作業内容 ::
a - アプリケーションのテスト方法についての文章を、一字一句そのまま書き写してもらえますか。
b - 記録の先頭から「collectors: A. Eastwood」を含む行までを、そのままもう一度示してもらえますか。その行も含めてください。

本文抜粋 ::

作成したアプリケーションのテスト方法を、以下の内容で説明します。
サーバアプリケーションのテスト方法(Solarisの場合)
クライアントアプリケーションのテスト方法
スナップショットによるテスト支援
運用環境への移行
運用環境におけるテスト
■サーバアプリケーションのテスト方法
サーバアプリケーションのテストは、実際にクライアントアプリケーションと結合して行います。このとき、サーバアプリケーションをデバッガ配下で動作させると、サーバアプリケーションが正しく作成されているかを確認できます。
注意
サーバアプリケーションは、Solarisの場合にだけテストすることができます。
デバッガと連携するには、アプリケーションをdbx配下などで動かす必要があります。
デバッガとの連携時の動作概要、およびサーバアプリケーションをデバッガ配下でテストする場合の手順を以下に示します。
(1) テスト用モジュールの作成
テストするサーバアプリケーションを、-gオプション・-xsオプションを指定してコンパイルします。コンパイル方法の詳細については、関連するマニュアルを参照してください。
テスト用モジュールのコンパイル例を以下に示します。

入力データ ::
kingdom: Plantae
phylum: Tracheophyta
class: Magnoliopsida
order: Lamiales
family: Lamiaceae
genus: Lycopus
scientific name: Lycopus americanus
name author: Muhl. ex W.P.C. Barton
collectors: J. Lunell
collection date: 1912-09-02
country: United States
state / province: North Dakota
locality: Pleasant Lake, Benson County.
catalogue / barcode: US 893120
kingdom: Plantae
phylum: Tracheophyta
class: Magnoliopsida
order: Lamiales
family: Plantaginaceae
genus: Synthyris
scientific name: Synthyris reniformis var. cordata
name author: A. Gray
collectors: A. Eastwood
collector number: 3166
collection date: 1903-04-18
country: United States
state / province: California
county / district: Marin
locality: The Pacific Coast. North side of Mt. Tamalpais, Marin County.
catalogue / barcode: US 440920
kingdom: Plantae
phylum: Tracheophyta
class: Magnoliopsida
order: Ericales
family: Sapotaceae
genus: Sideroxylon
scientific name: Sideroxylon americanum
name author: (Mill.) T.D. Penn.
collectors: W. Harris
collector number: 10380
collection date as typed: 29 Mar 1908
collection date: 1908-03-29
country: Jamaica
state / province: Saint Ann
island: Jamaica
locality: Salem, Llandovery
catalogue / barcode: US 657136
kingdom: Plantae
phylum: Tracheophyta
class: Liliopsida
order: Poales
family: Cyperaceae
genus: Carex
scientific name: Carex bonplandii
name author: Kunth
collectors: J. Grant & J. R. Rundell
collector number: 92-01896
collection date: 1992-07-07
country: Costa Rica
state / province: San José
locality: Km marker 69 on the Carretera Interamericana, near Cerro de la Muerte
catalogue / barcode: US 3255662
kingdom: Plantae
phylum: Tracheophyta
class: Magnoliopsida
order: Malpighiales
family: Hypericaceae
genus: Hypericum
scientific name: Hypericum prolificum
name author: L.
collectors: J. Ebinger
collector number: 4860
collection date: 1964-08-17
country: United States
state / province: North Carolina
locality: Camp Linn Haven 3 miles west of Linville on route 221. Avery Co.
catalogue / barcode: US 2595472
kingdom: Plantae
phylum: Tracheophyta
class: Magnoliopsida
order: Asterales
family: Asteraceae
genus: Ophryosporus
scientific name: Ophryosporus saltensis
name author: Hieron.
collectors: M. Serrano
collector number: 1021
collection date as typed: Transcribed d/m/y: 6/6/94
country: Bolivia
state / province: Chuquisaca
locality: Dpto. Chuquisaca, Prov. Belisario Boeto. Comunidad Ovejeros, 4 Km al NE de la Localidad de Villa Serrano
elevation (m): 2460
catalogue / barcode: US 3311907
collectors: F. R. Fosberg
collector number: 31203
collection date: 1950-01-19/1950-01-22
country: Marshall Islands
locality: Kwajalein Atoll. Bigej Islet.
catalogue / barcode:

解答一覧 ::
a -
作成したアプリケーションのテスト方法を、以下の内容で説明します。
サーバアプリケーションのテスト方法(Solarisの場合)
クライアントアプリケーションのテスト方法
スナップショットによるテスト支援
運用環境への移行
運用環境におけるテスト
■サーバアプリケーションのテスト方法
サーバアプリケーションのテストは、実際にクライアントアプリケーションと結合して行います。このとき、サーバアプリケーションをデバッガ配下で動作させると、サーバアプリケーションが正しく作成されているかを確認できます。
注意
サーバアプリケーションは、Solarisの場合にだけテストすることができます。
デバッガと連携するには、アプリケーションをdbx配下などで動かす必要があります。
デバッガとの連携時の動作概要、およびサーバアプリケーションをデバッガ配下でテストする場合の手順を以下に示します。
(1) テスト用モジュールの作成
テストするサーバアプリケーションを、-gオプション・-xsオプションを指定してコンパイルします。コンパイル方法の詳細については、関連するマニュアルを参照してください。
テスト用モジュールのコンパイル例を以下に示します。

b -
kingdom: Plantae
phylum: Tracheophyta
class: Magnoliopsida
order: Lamiales
family: Lamiaceae
genus: Lycopus
scientific name: Lycopus americanus
name author: Muhl. ex W.P.C. Barton
collectors: J. Lunell
collection date: 1912-09-02
country: United States
state / province: North Dakota
locality: Pleasant Lake, Benson County.
catalogue / barcode: US 893120
kingdom: Plantae
phylum: Tracheophyta
class: Magnoliopsida
order: Lamiales
family: Plantaginaceae
genus: Synthyris
scientific name: Synthyris reniformis var. cordata
name author: A. Gray
collectors: A. Eastwood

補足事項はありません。